标题: short question on collars [打印本页] 作者: Muddahudda 时间: 2011-7-11 19:11 标题: short question on collars
Which of the following is equivalent to a pay-fixed interest rate swap?
A) Buying a cap and selling an interest rate collar.
B) Selling a cap and buying a floor.
C) Buying a cap and selling a floor.
Your answer: A was incorrect. The correct answer was C) Buying a cap and selling a floor.
A pay-fixed interest rate swap has the same payoffs as a long position in the corresponding interest rate collar (with the strike rate equal to the swap fixed rate).
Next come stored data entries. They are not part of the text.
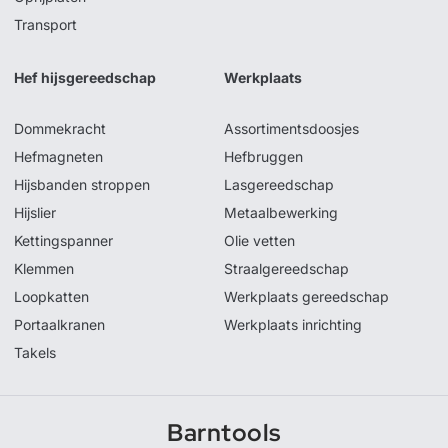
Transport
Hef hijsgereedschap
Werkplaats
Dommekracht
Assortimentsdoosjes
Hefmagneten
Hefbruggen
Hijsbanden stroppen
Lasgereedschap
Hijslier
Metaalbewerking
Kettingspanner
Olie vetten
Klemmen
Straalgereedschap
Loopkatten
Werkplaats gereedschap
Portaalkranen
Werkplaats inrichting
Takels
Barntools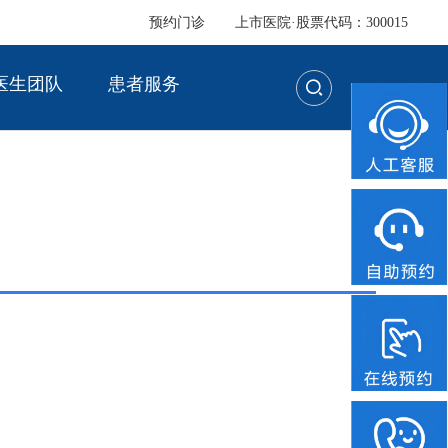
预约门诊
上市医院·股票代码：300015
医生团队
患者服务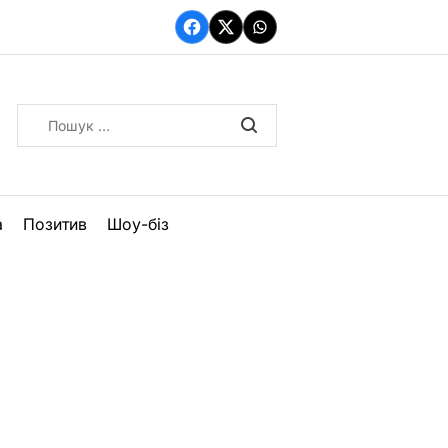
Facebook
Twitter
WhatsApp
Пошук:
а
Позитив
Шоу-біз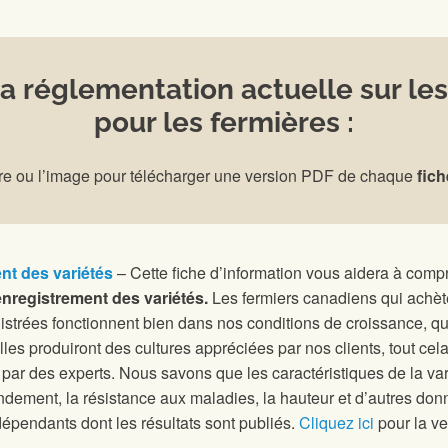
 réglementation actuelle sur le
pour les fermières :
itre ou l’image pour télécharger une version PDF de chaque
fich
nt des variétés
– Cette fiche d’information vous aidera à com
’enregistrement des variétés.
Les fermiers canadiens qui achèt
istrées fonctionnent bien dans nos conditions de croissance, qu
lles produiront des cultures appréciées par nos clients, tout ce
ar des experts. Nous savons que les caractéristiques de la vari
endement, la résistance aux maladies, la hauteur et d’autres donné
épendants dont les résultats sont publiés.
Cliquez ici
pour la ve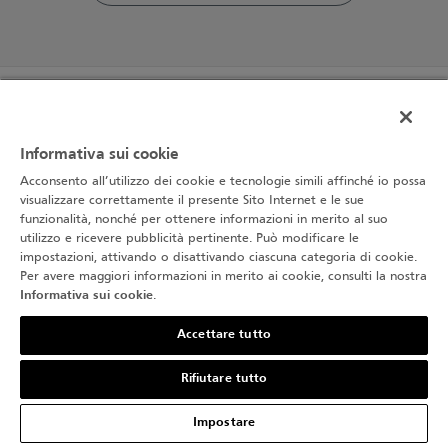
Altri numeri
Informativa sui cookie
Acconsento all’utilizzo dei cookie e tecnologie simili affinché io possa
visualizzare correttamente il presente Sito Internet e le sue
funzionalità, nonché per ottenere informazioni in merito al suo
utilizzo e ricevere pubblicità pertinente. Può modificare le
impostazioni, attivando o disattivando ciascuna categoria di cookie.
Per avere maggiori informazioni in merito ai cookie, consulti la nostra
Informativa sui cookie
.
Accettare tutto
Rifiutare tutto
Impostare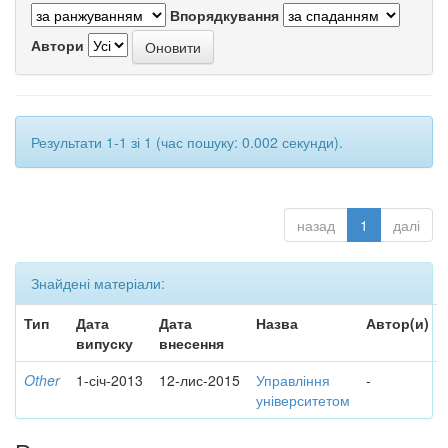
Впорядкування
Автори
Результати 1-1 зі 1 (час пошуку: 0.002 секунди).
назад
1
далі
Знайдені матеріали:
Тип
Дата
Дата
Назва
Автор(и)
випуску
внесення
Other
1-січ-2013
12-лис-2015
Управління
-
університетом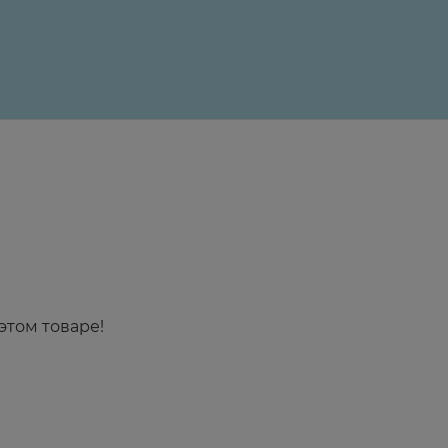
этом товаре!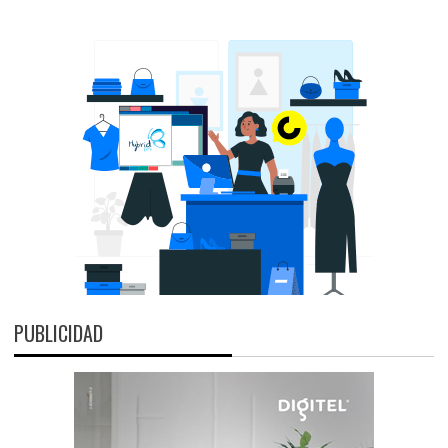
PUBLICIDAD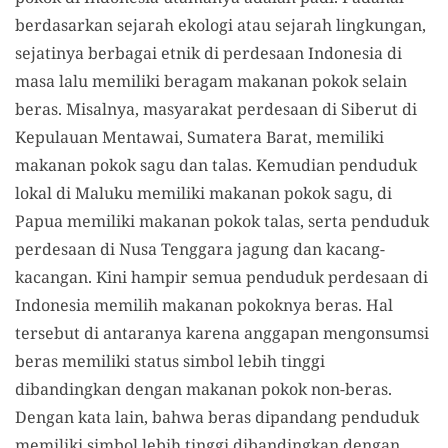
berdasarkan sejarah ekologi atau sejarah lingkungan,
sejatinya berbagai etnik di perdesaan Indonesia di
masa lalu memiliki beragam makanan pokok selain
beras. Misalnya, masyarakat perdesaan di Siberut di
Kepulauan Mentawai, Sumatera Barat, memiliki
makanan pokok sagu dan talas. Kemudian penduduk
lokal di Maluku memiliki makanan pokok sagu, di
Papua memiliki makanan pokok talas, serta penduduk
perdesaan di Nusa Tenggara jagung dan kacang-
kacangan. Kini hampir semua penduduk perdesaan di
Indonesia memilih makanan pokoknya beras. Hal
tersebut di antaranya karena anggapan mengonsumsi
beras memiliki status simbol lebih tinggi
dibandingkan dengan makanan pokok non-beras.
Dengan kata lain, bahwa beras dipandang penduduk
memiliki simbol lebih tinggi dibandingkan dengan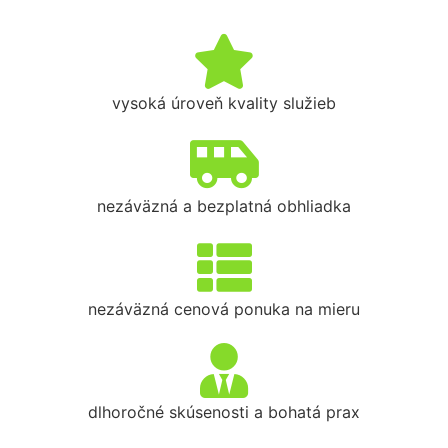
vysoká úroveň kvality služieb
nezáväzná a bezplatná obhliadka
nezáväzná cenová ponuka na mieru
dlhoročné skúsenosti a bohatá prax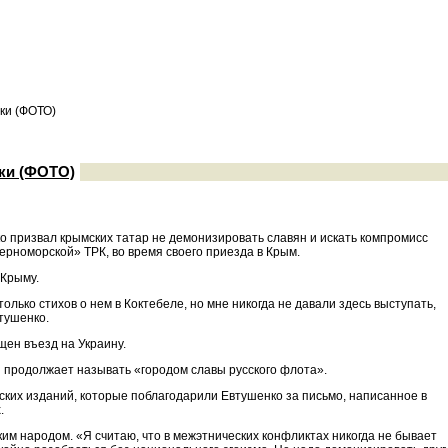
ски (ФОТО)
ски (ФОТО)
о призвал крымских татар не демонизировать славян и искать компромисс
ерноморской» ТРК, во время своего приезда в Крым.
 Крыму.
лько стихов о нем в Коктебеле, но мне никогда не давали здесь выступать,
втушенко.
щен въезд на Украину.
н продолжает называть «городом славы русского флота».
ских изданий, которые поблагодарили Евтушенко за письмо, написанное в
.
ким народом. «Я считаю, что в межэтнических конфликтах никогда не бывает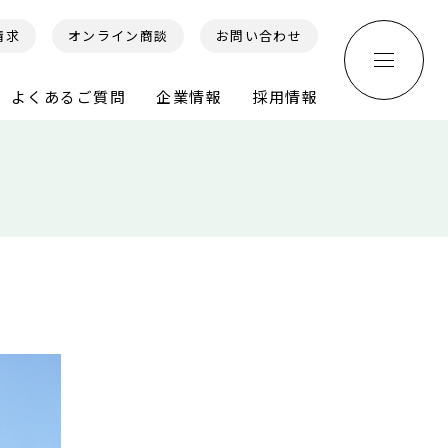
請求
オンライン商談
お問い合わせ
よくあるご質問
企業情報
採用情報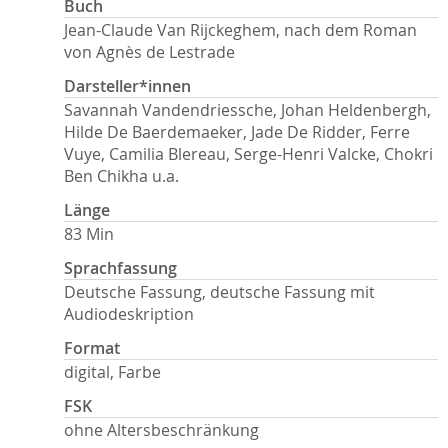
Buch
Jean-Claude Van Rijckeghem, nach dem Roman
von Agnès de Lestrade
Darsteller*innen
Savannah Vandendriessche, Johan Heldenbergh,
Hilde De Baerdemaeker, Jade De Ridder, Ferre
Vuye, Camilia Blereau, Serge-Henri Valcke, Chokri
Ben Chikha u.a.
Länge
83 Min
Sprachfassung
Deutsche Fassung, deutsche Fassung mit
Audiodeskription
Format
digital, Farbe
FSK
ohne Altersbeschränkung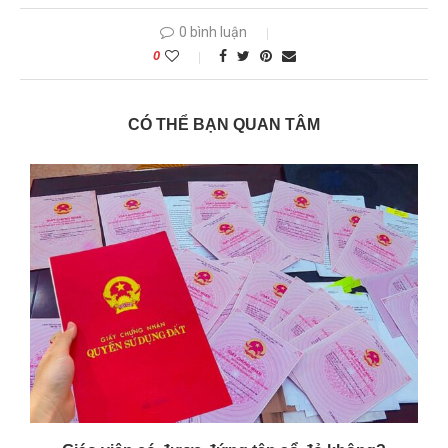
0 bình luận
0
CÓ THỂ BẠN QUAN TÂM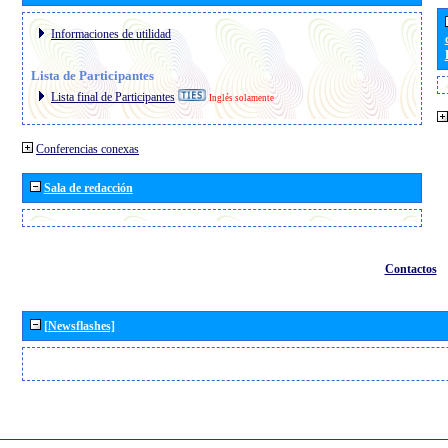
Informaciones de utilidad
Lista de Participantes
Lista final de Participantes
Inglés solamente
Conferencias conexas
Sala de redacción
Contactos
[Newsflashes]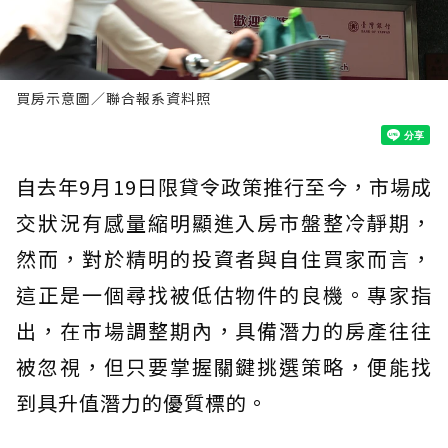
買房示意圖／聯合報系資料照
自去年9月19日限貸令政策推行至今，市場成
交狀況有感量縮明顯進入房市盤整冷靜期，
然而，對於精明的投資者與自住買家而言，
這正是一個尋找被低估物件的良機。專家指
出，在市場調整期內，具備潛力的房產往往
被忽視，但只要掌握關鍵挑選策略，便能找
到具升值潛力的優質標的。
here is my question...if cap and floor rates are the same, i see how you replicate the fixed payments...but in a pay fixed swap, you are also receiving floating rate payments...how is that replicated by buying a cap and selling a floor?
for example, say cap and floor rates are 5%. if rates go above 5%, you will always pay 5% due to the cap. if rates go below 5%, you will still pay 5% do to the floor. waht about the floating rate receipts? seems like buying a cap and selling a floor of the same strike rate only replicates a fixed rate bond.作者: strikethree 时间: 2011-7-11 19:11
A pay fixed rec floating swap has negative duration, so it benefits when rates increase. Among the choices given, only buy a cap and sell a floor will benefit from rates increase.作者: mp3bu 时间: 2011-7-11 19:11
ok got it. this is essentially what we learned in level 2 swaps material...that a pay fixed swap is equal to a long call and short put.